[[ RECORDED DATA open ]]
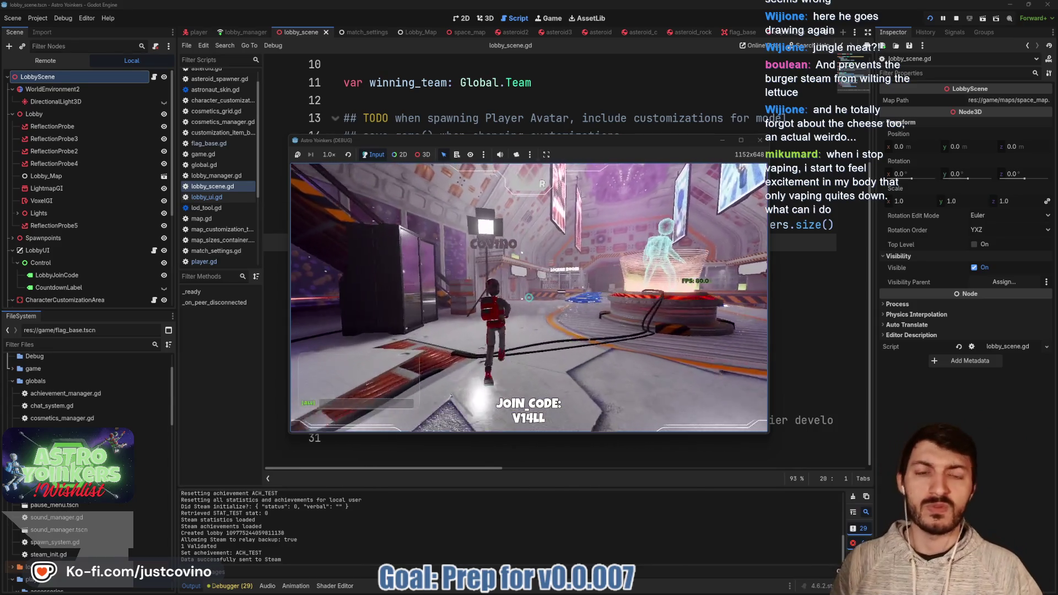
pyautogui.press('w')
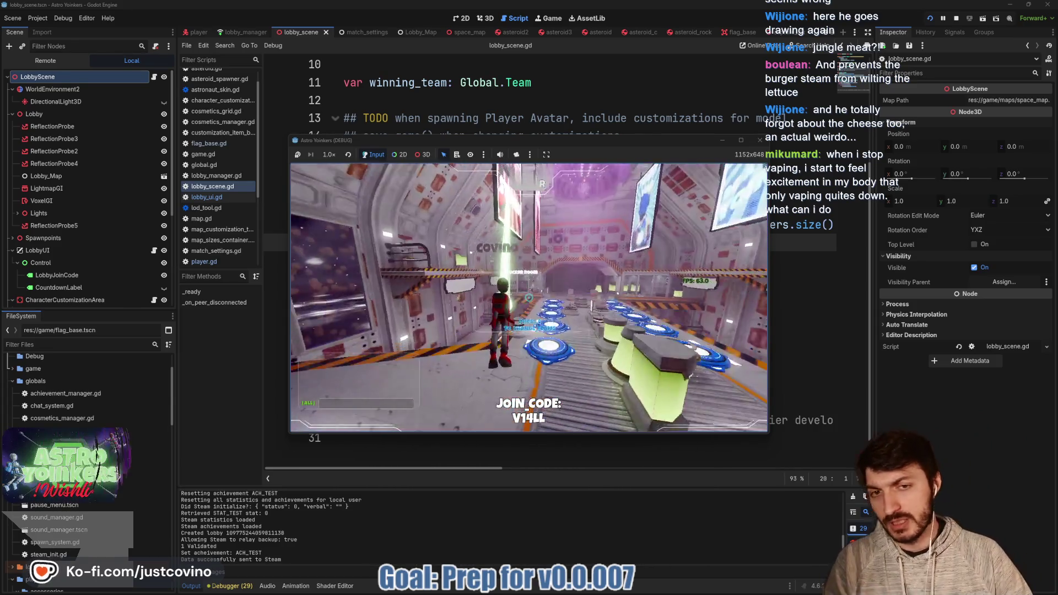
pyautogui.press('w')
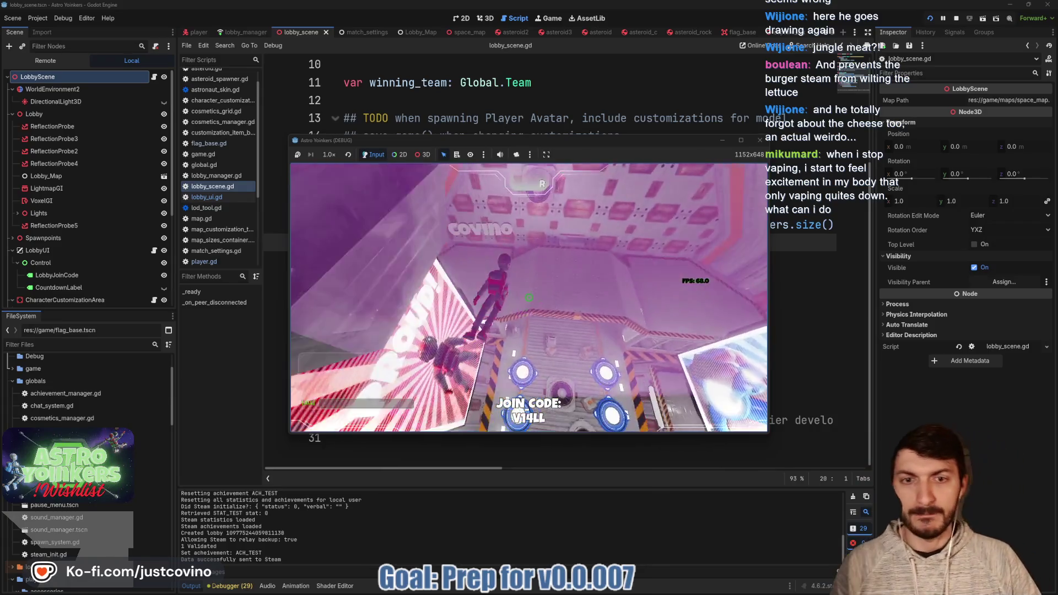
pyautogui.press('w')
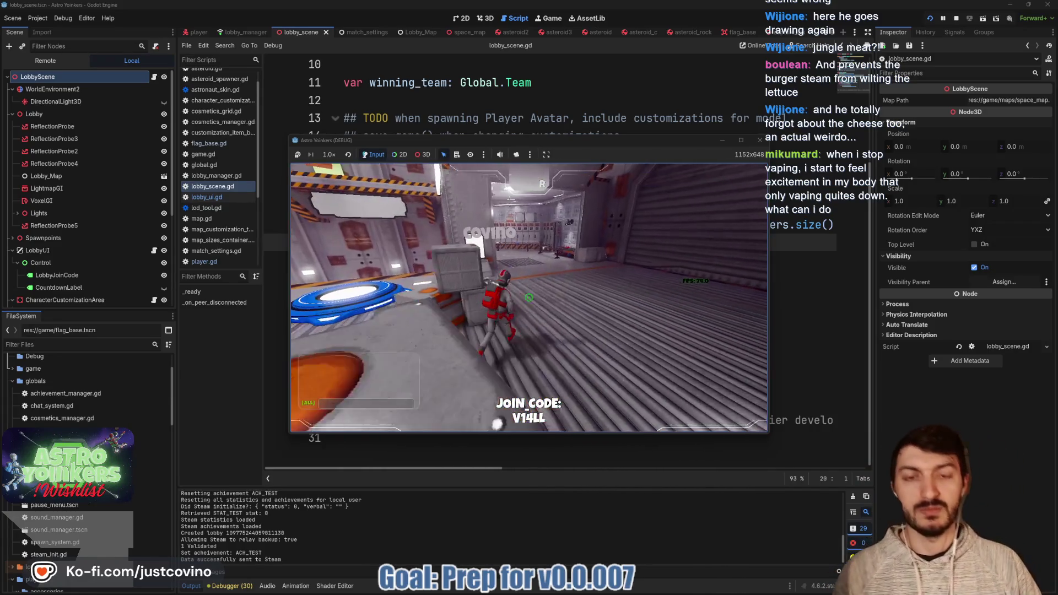
pyautogui.press('w')
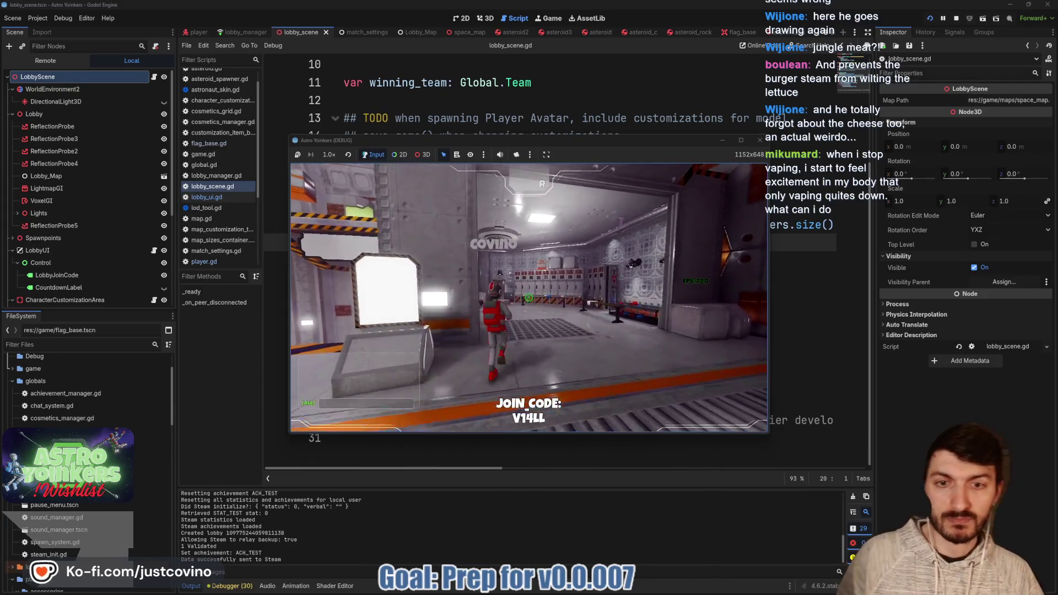
# - Try on the cowboy hat, remove it, and leave customization with Back
pyautogui.press('e')
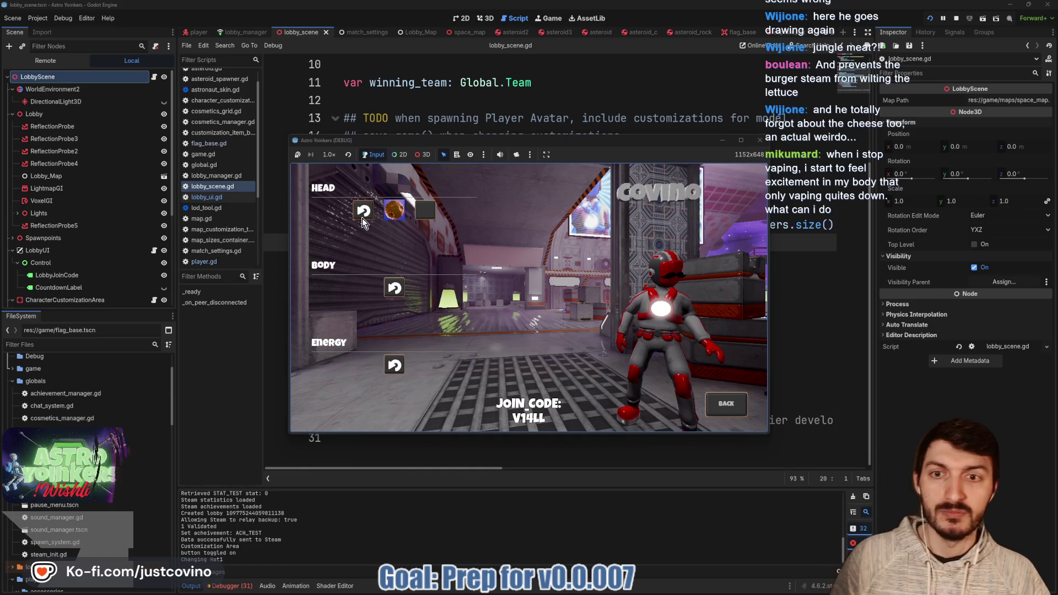
pyautogui.click(427, 210)
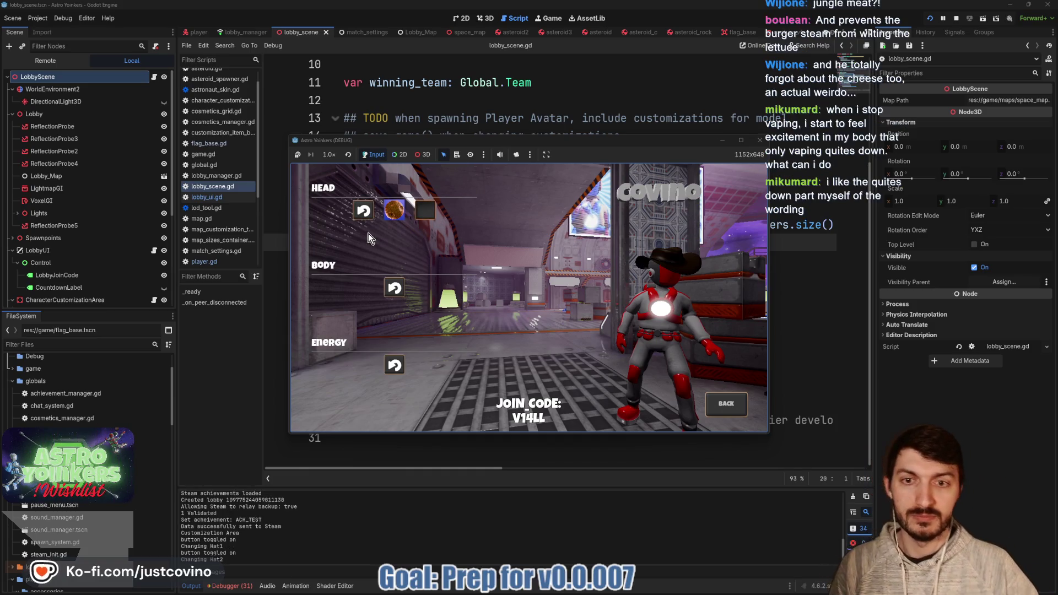
pyautogui.click(362, 215)
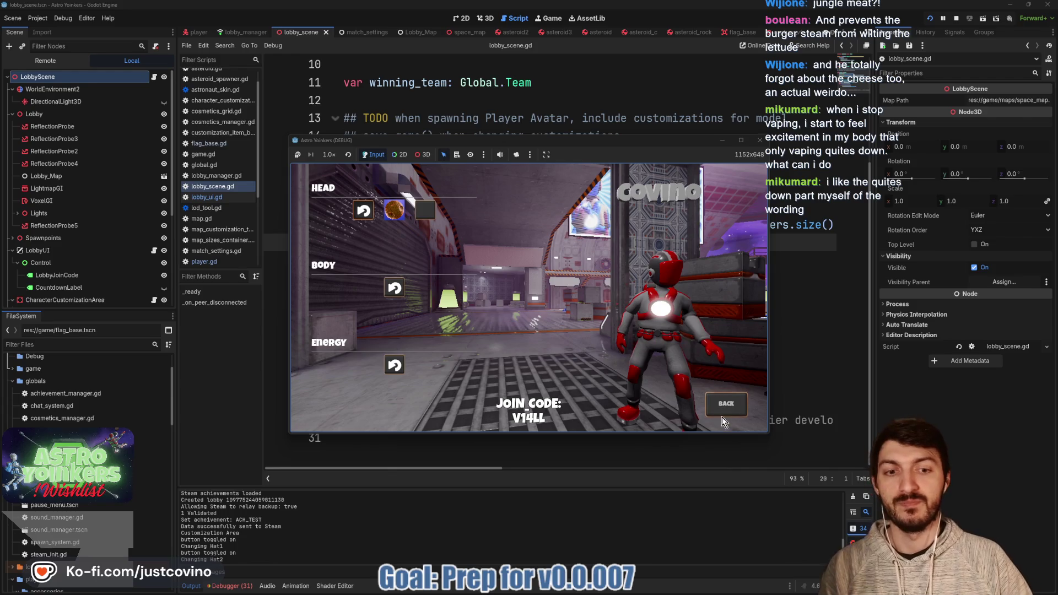
pyautogui.click(724, 413)
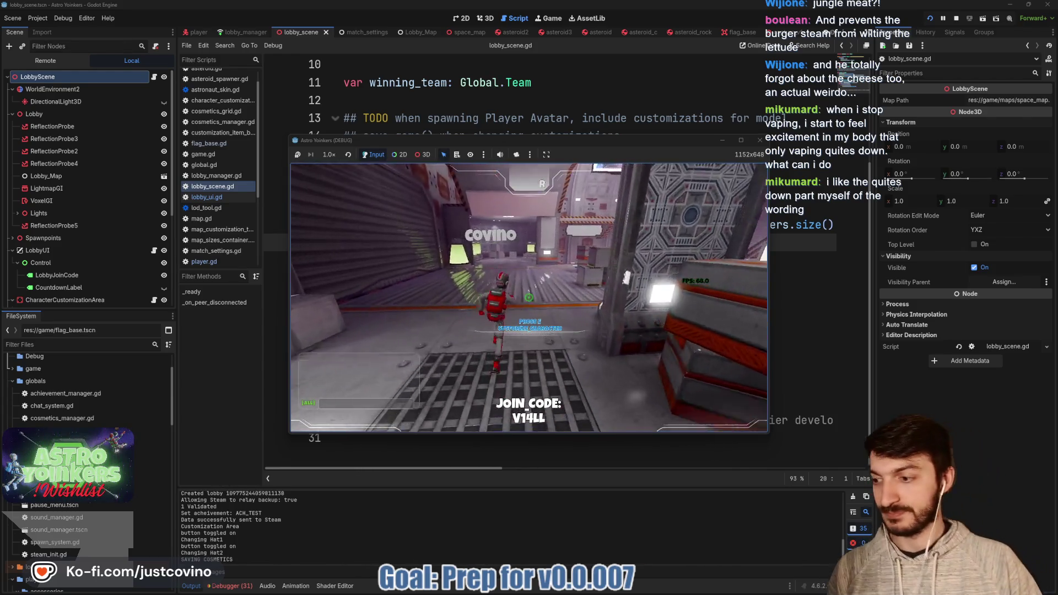
# - Run back through the hub, then stop the running game with F8
pyautogui.press('w')
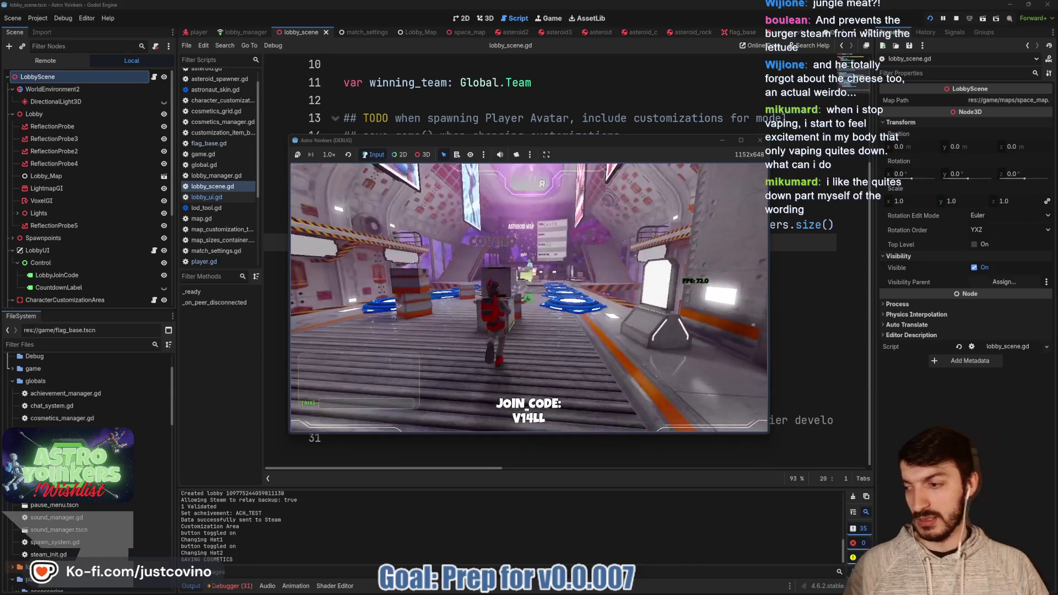
pyautogui.press('w')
[[ RECORDED DATA closed ]]
GOAL OF THE EXERCISE >> Can the lines from the one with "pyautogui.click(362, 215)" to the end of the records above be quoted exactly, both ends included, with every picture omitted?

EXERCISE OUTPUT >>
pyautogui.click(362, 215)
pyautogui.click(724, 413)
# - Run back through the hub, then stop the running game with F8
pyautogui.press('w')
pyautogui.press('w')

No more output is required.